======== Texte proposé ========

Elle pèse sur tous les adjoints et en particulier sur Joël Canicave. "On ne s’attaque pas à la dette on la subit", rectifie l'élu. L’adjoint aux finances de la ville de Marseille est aussi professeur de mathématiques. Lorsqu’il parle de milliards et de millions, il reste très posé. 

"C’est quelque chose qui est devant nous et qu’il faut rembourser. On compte sur tout. Sur les recettes, sur les économies dans les dépenses, mais on n’a pas vocation à devenir des gestionnaires rigoureux uniquement. On va l’être mais on n’a pas été élus pour ça. On a été élus pour changer cette ville."

Quand la mairie a besoin d’argent, elle fait à peu près la même chose qu’une personne ou un foyer : elle demande de l'argent à la banque. Marseille emprunte ainsi à une dizaine d’organismes : huit banques, la Caisse des dépots et consignations et la SFIL, une banque publique.

Le mur de la dette

Un nom qui fait trembler. Cette année, la ville se retrouve devant "le mur de la dette". C’est le pic de remboursement d’un emprunt.

En langage chiffré, la ville remboursait 175 millions par an entre 2014 et 2020. Elle passe à 200 millions d’euros par an entre 2021 et 2024.

En 2017, la Chambre régionale et territoriale des comptes avait alerté la municipalité à ce sujet.

"Ça m’impressionne quand même un peu parce que ce sont des chiffres avec lesquels on n’a pas forcément l’habitude de jongler tous les jours, mais on le savait" reconnaît Joël Canicave "Ce qu’on a découvert, c’est l’amplitude des choses (…) Pour le début du mandat, ça nous limite dans notre volonté de changer rapidement les choses."

Marseille, 2e ville de France, 863.000 habitants dispose de la même capacité d’investissement que la ville d’Allauch, 21.500 habitants.

Une personne surendettée ne peut pas faire un grand-chose. Une ville non plus. La mission est ardue pour l'élu chargé des finances. Pourtant, aucun super-financier, aucun économiste de génie ne sera embauché.

Il travaille déjà avec 150 collaborateurs. Un tout petit service, d’environ cinq personnes, est entièrement consacré à la dette.

Adjoint aux finances sous Jean-Claude Gaudin

Il s’appelle Roland Blum. Nous avons à faire à un littéraire cette fois, avocat spécialisé dans la construction.

Conseiller municipal à Marseille depuis 1983, il est nommé aux finances en 2014. Aujourd’hui retiré de la politique, il estime que "l’on parle beaucoup de la dette" depuis quelques mois. Le travail de l’équipe de Jean-Claude Gaudin pendant 25 ans est vivement critiqué. Il se défend.

======== Entrées présentées ========

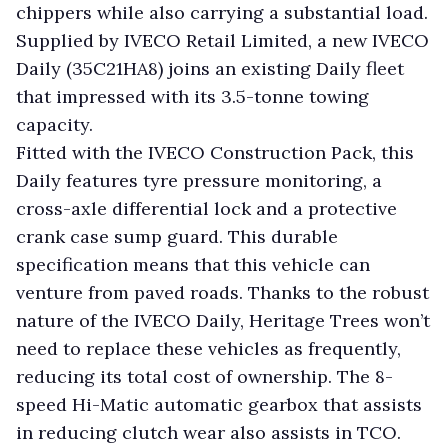
chippers while also carrying a substantial load.
Supplied by IVECO Retail Limited, a new IVECO
Daily (35C21HA8) joins an existing Daily fleet
that impressed with its 3.5-tonne towing
capacity.
Fitted with the IVECO Construction Pack, this
Daily features tyre pressure monitoring, a
cross-axle differential lock and a protective
crank case sump guard. This durable
specification means that this vehicle can
venture from paved roads. Thanks to the robust
nature of the IVECO Daily, Heritage Trees won’t
need to replace these vehicles as frequently,
reducing its total cost of ownership. The 8-
speed Hi-Matic automatic gearbox that assists
in reducing clutch wear also assists in TCO.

========

Consigne.
Relevez toutes les années mentionnées dans le texte sur la dette de Marseille, puis classez-les par ordre chronologique.

Réponse.
1983, 2014, 2017, 2020, 2021, 2024